University of Nebraska Medical Center

The BHECN-ARPA Project -- A landmark opportunity

From left: Rob Taillon (ARPA supported Intern), Jesica Vickers, LIMHP, LPC, NCC (Owner & Therapist), and Denise Bredthauer (Office Manager) at Live Well Counseling in Kearney. Live Well received ARPA funding to support the supervision of counseling interns and provisionally licensed therapists. Taillon is supervised by Vickers. The center also received ARPA support to help provide more telebehavioral health, which is essential to meeting needs, particularly in rural parts of the state.

Supervision for training behavioral health students and partially or provisionally licensed behavioral health providers — or more accurately, a lack of supervisors — is a major factor in Nebraska’s behavioral health workforce shortage.

As part of their career paths – many behavioral health students and provisionally licensed trainees — must spend time working with fully licensed providers to complete their course work and licensure requirements.

The struggle comes in finding enough licensed providers to supervise the students and provisionally licensed providers. A major reason this is so because fully licensed providers receive little to no compensation for their time supervising students and provisionally licensed providers.

“The lack of compensation has caused many licensed providers in Nebraska to forgo being supervisors because they need to take time away from their practices to provide that service,” said Jessie Buche, MPH, MA, Director of the ARPA Awards Program. “This has made it difficult to help students find needed internships and led many provisionally licensed providers to never achieve full licensure.”

A pressing issue

The issue of supervision is so pervasive that addressing it was a key focus of two categories in BHECN’s dissemination of more than $25.5 million in American Recovery Plan Act (ARPA) dollars to Nebraska behavioral health providers.

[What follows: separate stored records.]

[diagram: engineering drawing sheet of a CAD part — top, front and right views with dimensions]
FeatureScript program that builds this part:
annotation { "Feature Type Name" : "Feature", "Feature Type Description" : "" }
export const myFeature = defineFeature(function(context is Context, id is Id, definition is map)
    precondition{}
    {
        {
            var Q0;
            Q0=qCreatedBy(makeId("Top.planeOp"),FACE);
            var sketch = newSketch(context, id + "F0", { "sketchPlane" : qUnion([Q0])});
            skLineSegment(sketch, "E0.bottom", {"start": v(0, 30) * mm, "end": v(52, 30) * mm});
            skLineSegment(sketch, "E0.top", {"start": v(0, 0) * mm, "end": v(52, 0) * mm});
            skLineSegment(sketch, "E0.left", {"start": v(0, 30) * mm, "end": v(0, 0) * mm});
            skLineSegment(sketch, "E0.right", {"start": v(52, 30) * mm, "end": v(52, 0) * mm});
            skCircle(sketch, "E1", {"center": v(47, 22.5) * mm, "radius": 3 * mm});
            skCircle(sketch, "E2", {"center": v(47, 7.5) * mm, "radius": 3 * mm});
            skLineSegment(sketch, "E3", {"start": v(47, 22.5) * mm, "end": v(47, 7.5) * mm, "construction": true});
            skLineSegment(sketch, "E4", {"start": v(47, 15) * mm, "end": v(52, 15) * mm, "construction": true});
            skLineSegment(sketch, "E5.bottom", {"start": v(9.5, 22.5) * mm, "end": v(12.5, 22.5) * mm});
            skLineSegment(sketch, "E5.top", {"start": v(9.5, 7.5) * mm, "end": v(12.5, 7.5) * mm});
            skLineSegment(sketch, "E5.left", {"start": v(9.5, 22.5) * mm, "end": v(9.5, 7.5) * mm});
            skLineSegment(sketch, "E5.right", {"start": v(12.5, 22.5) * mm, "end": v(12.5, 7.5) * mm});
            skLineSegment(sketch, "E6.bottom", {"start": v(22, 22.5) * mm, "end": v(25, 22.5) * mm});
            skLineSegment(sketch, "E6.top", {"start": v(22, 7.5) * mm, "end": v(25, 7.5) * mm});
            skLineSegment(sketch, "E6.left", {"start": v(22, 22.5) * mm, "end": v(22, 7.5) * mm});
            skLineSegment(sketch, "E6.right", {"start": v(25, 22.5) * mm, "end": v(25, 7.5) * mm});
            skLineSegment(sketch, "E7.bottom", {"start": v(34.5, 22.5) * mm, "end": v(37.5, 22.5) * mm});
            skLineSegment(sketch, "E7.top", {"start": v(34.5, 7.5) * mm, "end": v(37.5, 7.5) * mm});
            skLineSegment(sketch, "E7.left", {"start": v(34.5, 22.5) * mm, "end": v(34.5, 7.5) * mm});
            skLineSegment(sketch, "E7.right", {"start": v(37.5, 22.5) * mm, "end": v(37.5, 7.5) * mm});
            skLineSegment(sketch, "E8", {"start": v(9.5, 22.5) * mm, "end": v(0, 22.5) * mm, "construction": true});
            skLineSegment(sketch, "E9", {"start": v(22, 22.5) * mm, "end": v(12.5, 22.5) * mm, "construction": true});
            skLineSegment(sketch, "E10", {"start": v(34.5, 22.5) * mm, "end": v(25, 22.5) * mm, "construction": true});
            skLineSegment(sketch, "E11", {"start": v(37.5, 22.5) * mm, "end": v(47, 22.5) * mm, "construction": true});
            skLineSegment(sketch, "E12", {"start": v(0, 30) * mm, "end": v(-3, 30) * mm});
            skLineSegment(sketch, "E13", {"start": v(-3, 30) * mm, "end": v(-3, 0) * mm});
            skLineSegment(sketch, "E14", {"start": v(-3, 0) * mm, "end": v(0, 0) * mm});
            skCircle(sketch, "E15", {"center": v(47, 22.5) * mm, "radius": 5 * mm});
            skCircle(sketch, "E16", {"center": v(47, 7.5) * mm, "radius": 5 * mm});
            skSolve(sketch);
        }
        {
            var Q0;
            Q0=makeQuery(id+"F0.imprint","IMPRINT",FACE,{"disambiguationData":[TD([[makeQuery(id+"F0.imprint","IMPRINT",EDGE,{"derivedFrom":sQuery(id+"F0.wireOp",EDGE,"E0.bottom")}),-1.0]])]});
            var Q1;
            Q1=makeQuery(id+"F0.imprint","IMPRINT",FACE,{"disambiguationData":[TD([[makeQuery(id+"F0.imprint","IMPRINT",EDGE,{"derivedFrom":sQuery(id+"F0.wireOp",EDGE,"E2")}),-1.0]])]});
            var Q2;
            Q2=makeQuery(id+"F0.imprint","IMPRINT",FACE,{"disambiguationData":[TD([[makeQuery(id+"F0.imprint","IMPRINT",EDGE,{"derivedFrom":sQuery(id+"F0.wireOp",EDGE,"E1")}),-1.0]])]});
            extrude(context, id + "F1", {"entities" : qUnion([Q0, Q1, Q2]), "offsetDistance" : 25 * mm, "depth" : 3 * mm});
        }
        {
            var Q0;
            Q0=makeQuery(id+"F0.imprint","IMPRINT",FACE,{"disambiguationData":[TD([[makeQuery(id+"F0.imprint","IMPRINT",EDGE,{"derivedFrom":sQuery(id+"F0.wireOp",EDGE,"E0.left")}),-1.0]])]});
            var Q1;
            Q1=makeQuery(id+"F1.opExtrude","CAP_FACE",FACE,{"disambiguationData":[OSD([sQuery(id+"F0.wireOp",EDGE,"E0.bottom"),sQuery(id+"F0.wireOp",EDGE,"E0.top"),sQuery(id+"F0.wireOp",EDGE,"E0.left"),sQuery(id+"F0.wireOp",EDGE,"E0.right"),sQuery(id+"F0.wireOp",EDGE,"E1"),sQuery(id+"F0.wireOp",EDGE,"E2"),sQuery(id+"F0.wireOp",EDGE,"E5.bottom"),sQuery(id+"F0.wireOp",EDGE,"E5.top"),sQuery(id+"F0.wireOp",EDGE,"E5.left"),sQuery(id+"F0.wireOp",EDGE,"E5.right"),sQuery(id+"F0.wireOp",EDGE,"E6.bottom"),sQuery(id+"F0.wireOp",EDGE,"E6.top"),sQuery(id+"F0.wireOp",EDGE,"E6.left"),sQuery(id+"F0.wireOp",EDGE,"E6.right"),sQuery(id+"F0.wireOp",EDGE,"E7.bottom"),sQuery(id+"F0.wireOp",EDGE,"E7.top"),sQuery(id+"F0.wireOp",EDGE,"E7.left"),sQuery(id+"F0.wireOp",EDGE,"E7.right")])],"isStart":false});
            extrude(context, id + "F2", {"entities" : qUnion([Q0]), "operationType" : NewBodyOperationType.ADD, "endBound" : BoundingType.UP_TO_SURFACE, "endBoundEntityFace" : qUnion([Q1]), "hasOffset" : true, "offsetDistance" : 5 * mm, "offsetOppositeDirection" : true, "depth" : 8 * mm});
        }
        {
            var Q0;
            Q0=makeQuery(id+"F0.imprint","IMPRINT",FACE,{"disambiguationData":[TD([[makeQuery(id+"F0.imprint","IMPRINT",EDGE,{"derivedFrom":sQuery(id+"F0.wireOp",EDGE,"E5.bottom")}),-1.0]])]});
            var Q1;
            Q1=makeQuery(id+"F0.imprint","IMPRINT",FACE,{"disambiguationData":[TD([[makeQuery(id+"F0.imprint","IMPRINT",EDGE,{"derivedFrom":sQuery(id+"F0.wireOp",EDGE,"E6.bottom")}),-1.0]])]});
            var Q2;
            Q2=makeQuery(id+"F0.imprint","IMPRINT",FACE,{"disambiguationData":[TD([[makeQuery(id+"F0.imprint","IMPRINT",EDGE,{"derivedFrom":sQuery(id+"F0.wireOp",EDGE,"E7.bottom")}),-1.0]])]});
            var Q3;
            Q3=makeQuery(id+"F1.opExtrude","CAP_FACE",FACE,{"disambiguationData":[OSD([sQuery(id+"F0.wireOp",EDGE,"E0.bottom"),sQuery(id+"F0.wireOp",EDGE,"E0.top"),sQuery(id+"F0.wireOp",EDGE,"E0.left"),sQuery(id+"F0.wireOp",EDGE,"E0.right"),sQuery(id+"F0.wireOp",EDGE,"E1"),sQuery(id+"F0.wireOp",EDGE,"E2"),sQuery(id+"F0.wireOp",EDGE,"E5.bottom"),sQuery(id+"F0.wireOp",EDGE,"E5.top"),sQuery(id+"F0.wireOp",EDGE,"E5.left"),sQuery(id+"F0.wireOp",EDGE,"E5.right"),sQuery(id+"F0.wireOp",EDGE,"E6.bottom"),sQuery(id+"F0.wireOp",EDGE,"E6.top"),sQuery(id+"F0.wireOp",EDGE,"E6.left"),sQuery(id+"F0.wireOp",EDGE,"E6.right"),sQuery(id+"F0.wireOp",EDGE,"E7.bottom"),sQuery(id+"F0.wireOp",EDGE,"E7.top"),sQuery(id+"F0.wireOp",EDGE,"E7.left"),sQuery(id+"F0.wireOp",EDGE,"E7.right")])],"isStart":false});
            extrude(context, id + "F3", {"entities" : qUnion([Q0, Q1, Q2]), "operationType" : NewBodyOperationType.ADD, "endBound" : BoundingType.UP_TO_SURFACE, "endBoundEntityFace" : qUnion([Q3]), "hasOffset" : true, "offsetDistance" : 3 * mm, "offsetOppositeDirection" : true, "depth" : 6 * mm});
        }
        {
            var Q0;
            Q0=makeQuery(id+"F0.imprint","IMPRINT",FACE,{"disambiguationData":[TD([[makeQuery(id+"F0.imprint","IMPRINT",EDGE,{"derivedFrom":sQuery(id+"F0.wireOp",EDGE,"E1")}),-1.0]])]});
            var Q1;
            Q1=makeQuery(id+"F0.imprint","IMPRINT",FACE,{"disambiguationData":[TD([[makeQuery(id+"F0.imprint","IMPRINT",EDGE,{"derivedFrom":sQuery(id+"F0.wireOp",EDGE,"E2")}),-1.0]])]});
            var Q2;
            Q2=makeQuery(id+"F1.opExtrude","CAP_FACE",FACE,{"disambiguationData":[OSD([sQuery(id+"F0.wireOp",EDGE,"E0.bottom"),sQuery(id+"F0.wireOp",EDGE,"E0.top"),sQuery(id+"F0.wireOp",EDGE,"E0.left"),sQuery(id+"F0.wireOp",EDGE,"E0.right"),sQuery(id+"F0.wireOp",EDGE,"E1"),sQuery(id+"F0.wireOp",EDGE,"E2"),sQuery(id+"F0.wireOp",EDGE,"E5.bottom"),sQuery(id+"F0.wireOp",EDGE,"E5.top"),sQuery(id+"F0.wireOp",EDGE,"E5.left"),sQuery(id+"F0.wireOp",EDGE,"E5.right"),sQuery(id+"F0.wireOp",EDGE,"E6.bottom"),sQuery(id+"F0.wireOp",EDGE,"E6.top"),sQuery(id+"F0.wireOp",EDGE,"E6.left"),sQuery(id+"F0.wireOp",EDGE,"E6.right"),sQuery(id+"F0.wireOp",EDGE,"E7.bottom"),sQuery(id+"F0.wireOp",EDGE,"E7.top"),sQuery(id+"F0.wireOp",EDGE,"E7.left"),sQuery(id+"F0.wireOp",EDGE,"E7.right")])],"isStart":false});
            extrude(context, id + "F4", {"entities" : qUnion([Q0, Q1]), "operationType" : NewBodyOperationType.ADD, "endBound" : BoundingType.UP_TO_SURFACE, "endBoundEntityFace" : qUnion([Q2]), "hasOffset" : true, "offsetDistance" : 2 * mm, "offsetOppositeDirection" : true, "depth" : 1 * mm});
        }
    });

Much of the $11.7 million that BHECN disseminated in the Behavioral Health Training and Opportunities Category – the largest award category in the BHECN ARPA Program – went to providers around the state to support supervision of behavioral health student internships. Another entire category of awards was dedicated to supervision of provisionally licensed providers.

“Lack of supervision is not a problem that is unique to Nebraska but the approach we’re taking with the ARPA dollars is different than what you see in most other places around the country,” Buche said. Some other states offer supervisors tax benefits for doing such work but the ARPA funds are allowing some to provide direct reimbursement for supervision and this could be a game changer, she said.

ARPA funds helping address several key behavioral health challenges

Novel and innovative solutions to other major behavioral health workforce challenges also are being implemented thanks to the ARPA funds, Buche said, noting that along with funding to increase training and supervision, BHECN disseminated:

  • About $7 million for Telebehavioral Health in Rural Areas
  • About $2.2 million for projects that address behavioral health workforce projects related to the pandemic

To distribute the dollars, BHECN put together and executed a comprehensive review and dissemination process that allowed the organization to have selected recipients for all funds by July of 2023. The dollars will be distributed through 2025. In total, 105 projects throughout the state were awarded BHECN-ARPA funds.

“The shortage of behavioral health care workers is rooted in many factors and resolving it will require approaching it from multiple angles,” Buche said. “The BHECN ARPA Program presents an unprecedented opportunity to make significant headway on addressing the shortage.”

Project benefits could extend beyond Nebraska

And the project stands to have benefits that reverberate well beyond Nebraska, said Erin O. Schneider, EdD, BHECN Associate Director for External Affairs, noting that BHECN has built an evaluation component into the ARPA program that will allow researchers to study the various projects to see how effective they are, how they can be improved and how they could be implemented elsewhere.

“Thanks to BHECN, Nebraska has long been a leader in behavioral health workforce research,” Dr. Schneider said. “Now, we are in a position to have findings and innovations gleaned from this remarkable program published and used in such a way that could improve behavioral health care and improved lives not just here in Nebraska but also across the nation.”